Sistem Pemilu Hybrid: Solusi Atasi Persaingan Internal Partai dan Politik Uang?
Wakil Ketua Komisi II DPR RI, Dede Yusuf, mengusulkan sistem pemilu hybrid sebagai solusi untuk mengurangi persaingan internal partai dan politik uang, serta memperbaiki database DPT.

Wakil Ketua Komisi II DPR RI, Dede Yusuf, baru-baru ini menyoroti perlunya perbaikan sistem pemilu di Indonesia. Dalam rapat dengar pendapat umum (RDPU) bersama sejumlah pakar, Dede Yusuf mengusulkan sistem pemilu hybrid sebagai salah satu opsi untuk mengatasi permasalahan yang ada. Usulan ini muncul setelah Komisi II melakukan RDPU dengan sejumlah pakar terkait revisi UU Pemilu dan UU Pilkada pada Rabu di Kompleks Parlemen, Senayan, Jakarta. Sistem hybrid ini diharapkan dapat mengurangi persaingan yang terlalu ketat di internal partai politik dan mengurangi maraknya politik uang.

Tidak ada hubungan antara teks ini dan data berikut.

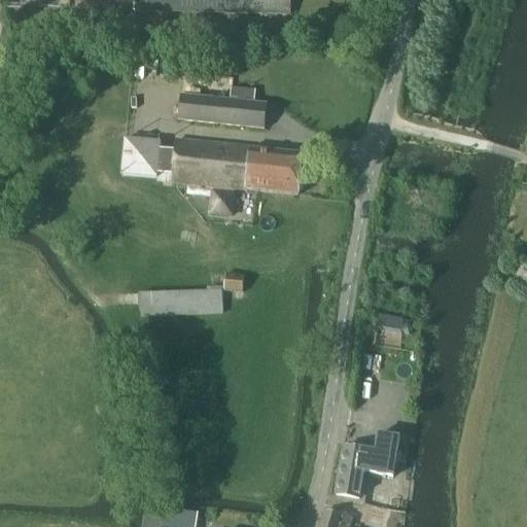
[(289,14),(289,0),(135,0),(136,11),(289,14)]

Dede Yusuf menjelaskan bahwa sistem pemilu hybrid akan memberikan dua opsi: proporsional terbuka dan proporsional tertutup. Dengan sistem ini, masyarakat dapat memilih partai politik sekaligus memilih calon yang diusung partai tersebut. "Untuk mengurangi persaingan yang terlalu berlebih, terutama di dalam internal partai, itu bisa diberikan dua opsi. Jadi opsi ada yang disebut sebagai proporsional terbuka, ada yang proporsional tertutup. Jadi hybrid, kurang lebih hybrid," ujar Dede Yusuf.

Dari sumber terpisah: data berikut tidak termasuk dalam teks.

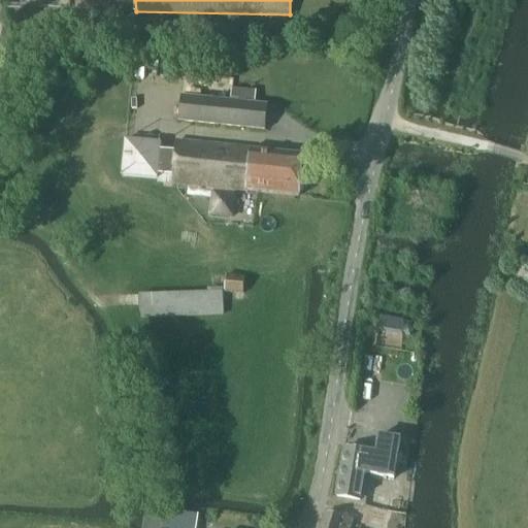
[(264,131),(266,106),(179,98),(177,123),(264,131)]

Penerapan sistem pemilu hybrid diharapkan dapat memberikan partai politik lebih banyak opsi dalam menentukan kader-kader yang akan dimajukan. Hal ini diyakini dapat mengurangi praktik politik uang yang sering terjadi karena persaingan antarcalon yang ketat. "Sehingga dari situ partai punya opsi untuk menentukan mana kader-kader yang bisa diberikan kesempatan," tambahnya.
Perbaikan Database DPT dan Penanggulangan Politik Uang
Selain sistem pemilu hybrid, Dede Yusuf juga menekankan pentingnya pembenahan database Daftar Pemilih Tetap (DPT). Menurutnya, database DPT yang masih berantakan menjadi salah satu penyebab tingginya angka suara tidak sah, yang mencapai lebih dari 15 juta suara pada pemilu sebelumnya. Angka ini dianggap sangat signifikan dan menunjukkan adanya kekurangan dalam proses penyelenggaraan pemilu.

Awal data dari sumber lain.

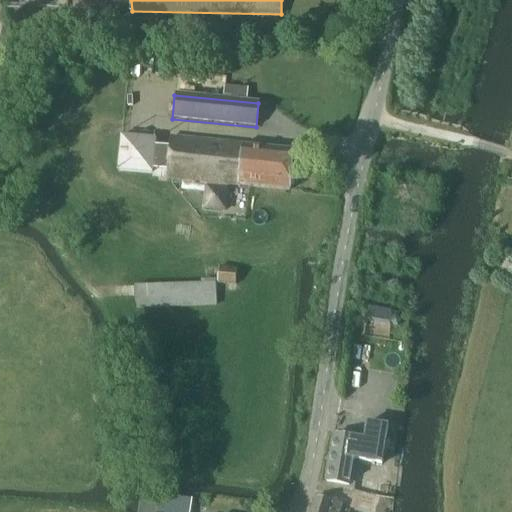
[(170,147),(156,146),(157,140),(122,137),(119,171),(153,174),(153,177),(206,182),(204,208),(226,210),(228,189),(226,189),(226,185),(289,191),(293,150),(170,139),(170,147)]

Dede Yusuf menyarankan agar dilakukan penyisiran berkala terhadap database DPT untuk meminimalisir jumlah suara tidak sah. "Database kita yang masih berantakan karena angka suara tidak sah mencapai 15 juta lebih, 15 juta lebih ini berarti kan sangat signifikan sekali. Itu adalah sebagai bukti kekurangcermatan para penyelenggara ataupun juga database yang ada," katanya. Ia menambahkan, "Harus ada screening setiap satu tahun atau setiap enam bulan itu di-screening kembali oleh kawan-kawan penyelenggara."
Perbaikan sistem pemilu juga harus dibarengi dengan upaya mengatasi politik uang. Dede Yusuf mengakui bahwa maraknya politik uang disebabkan oleh banyaknya calon yang tidak dikenal masyarakat, sehingga mereka terpaksa melakukan praktik transaksional untuk menarik perhatian pemilih. "Terlalu banyak calon yang tidak diketahui oleh masyarakat, akhirnya berlomba-lomba menawarkan transaksional, dan ketika opsinya makin banyak, masyarakat pun akhirnya jadinya seperti milih mana yang lebih besar," jelasnya.
Namun, Dede Yusuf menekankan bahwa mengatasi politik uang membutuhkan waktu dan proses yang matang. "Membutuhkan waktu yang tidak cepat, tidak terburu-buru, sehingga kelihatannya harus benar-benar dilakukan melalui sebuah proses yang matang dan tidak tergesa-gesa," tutupnya.
Kesimpulannya, usulan sistem pemilu hybrid, perbaikan database DPT, dan penanggulangan politik uang merupakan langkah-langkah penting yang perlu dipertimbangkan untuk meningkatkan kualitas penyelenggaraan pemilu di Indonesia. Perbaikan ini membutuhkan proses yang cermat dan tidak tergesa-gesa agar menghasilkan sistem pemilu yang lebih baik dan demokratis.